Jakarta—Seringkali, seni dipandang sebagai bagian yang terlepas dari keseharian. Padahal, seni budaya Indonesia menemukan nafasnya dalam berbagai praktik yang lekat dengan identitas dan semangat kolektif masyarakat. Menurut UNESCO, kebudayaan memungkinkan akomodasi keberagaman dan penghormatan terhadap hak asasi manusia, sehingga memungkinkan masyarakat untuk sejahtera dan madani.
Untuk mendorong lebih banyak filantropis yang memperhatikan seni budaya di Indonesia, Filantropi Indonesia dan Koalisi Seni Indonesia mengadakan Philanthropy Learning Forum (PLF) bertajuk Dampak Seni di Masyarakat di Ruang Komunal Indonesia Facebook pada Selasa, 30 April 2019. “Melalui forum ini, kami juga berharap mendapat masukan untuk meningkatkan kesadaran masyarakat agar lebih peduli terhadap seni budaya,” ujar Linda Hoemar Abidin, Pengurus Koalisi Seni Indonesia.
Hadir sebagai narasumber dalam forum ini adalah Hairun Nisa, Penanggung Jawab Harian Sanggar Anak Akar; Gita Hastarika, Direktur Yayasan Kelola; serta Reza Adhiatma, Direktur Roemah Martha Tilaar.
Nisa membuka sesi presentasi dengan menceritakan kiprah Sanggar Anak Akar yang telah menawarkan model pendidikan alternatif selama 25 tahun.

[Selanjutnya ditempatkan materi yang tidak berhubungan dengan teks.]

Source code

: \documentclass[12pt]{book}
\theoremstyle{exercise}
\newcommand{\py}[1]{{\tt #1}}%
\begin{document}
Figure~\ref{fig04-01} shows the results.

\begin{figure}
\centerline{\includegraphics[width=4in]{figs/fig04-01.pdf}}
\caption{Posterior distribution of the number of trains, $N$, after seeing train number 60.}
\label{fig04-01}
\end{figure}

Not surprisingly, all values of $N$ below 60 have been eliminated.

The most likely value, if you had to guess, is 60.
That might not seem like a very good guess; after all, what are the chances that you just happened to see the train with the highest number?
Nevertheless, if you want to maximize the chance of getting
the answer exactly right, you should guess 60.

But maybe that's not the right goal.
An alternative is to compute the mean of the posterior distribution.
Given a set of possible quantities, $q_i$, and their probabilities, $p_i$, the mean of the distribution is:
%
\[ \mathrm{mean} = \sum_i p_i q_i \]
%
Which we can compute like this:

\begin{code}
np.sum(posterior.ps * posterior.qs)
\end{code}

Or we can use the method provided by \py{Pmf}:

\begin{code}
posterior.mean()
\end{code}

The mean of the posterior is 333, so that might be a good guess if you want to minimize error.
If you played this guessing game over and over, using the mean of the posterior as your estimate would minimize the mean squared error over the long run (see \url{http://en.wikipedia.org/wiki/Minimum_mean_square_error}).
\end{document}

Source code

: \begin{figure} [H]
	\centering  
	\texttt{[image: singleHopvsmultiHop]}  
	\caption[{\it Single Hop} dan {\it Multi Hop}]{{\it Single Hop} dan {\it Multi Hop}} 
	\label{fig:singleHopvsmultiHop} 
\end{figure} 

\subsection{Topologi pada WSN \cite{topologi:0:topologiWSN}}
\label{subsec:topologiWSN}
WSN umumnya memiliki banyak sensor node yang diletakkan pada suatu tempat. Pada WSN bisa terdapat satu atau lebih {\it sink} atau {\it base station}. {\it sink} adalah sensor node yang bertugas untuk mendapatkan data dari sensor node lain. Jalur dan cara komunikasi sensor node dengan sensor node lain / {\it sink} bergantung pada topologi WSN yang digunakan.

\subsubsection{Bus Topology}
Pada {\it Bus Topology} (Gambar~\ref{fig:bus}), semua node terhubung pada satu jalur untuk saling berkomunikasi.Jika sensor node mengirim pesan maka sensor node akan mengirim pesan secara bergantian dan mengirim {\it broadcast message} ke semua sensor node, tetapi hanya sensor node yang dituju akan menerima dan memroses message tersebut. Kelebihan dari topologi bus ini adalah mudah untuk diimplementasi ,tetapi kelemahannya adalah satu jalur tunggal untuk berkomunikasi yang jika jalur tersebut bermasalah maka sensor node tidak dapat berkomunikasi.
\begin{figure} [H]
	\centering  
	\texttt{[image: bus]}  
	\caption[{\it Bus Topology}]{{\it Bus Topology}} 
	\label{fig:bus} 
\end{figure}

Sasaran mereka adalah anak-anak yang tidak mendapatkan hak-hak dasar, seperti hak hidup, hak dilindungi dan hak untuk pendidikan. “Dalam pendidikan yang kami berikan, seni menempati peran yang penting. Melalui kelas musik, teater dan kerajinan tangan, anak-anak mampu mengembangkan kemampuan pribadi maupun kolektif,” ucapnya.
Desboy, seorang alumni Sanggar Anak akar yang kini mendirikan Sanggar Anak Harapan, membenarkan pernyataan Nisa bahwa seni memiliki dampak positif yang besar dengan mengembangkan imajinasi anak-anak seperti halnya ia dulu. Desboy juga menggugat penyematan istilah “anak jalanan”. Ia menyerukan, “Salah satu cara agar rantai kemiskinan tidak diwariskan ke generasi-generasi berikutnya adalah melalui bahasa. Saya tidak suka disebut ‘anak jalanan’ karena sebutan ini memberikan dampak ke bagaimana saya melihat diri saya. Begitu juga dengan sebutan seperti ‘anak yatim’, atau ‘anak panti’. Penggunaan bahasa ini harus diubah.”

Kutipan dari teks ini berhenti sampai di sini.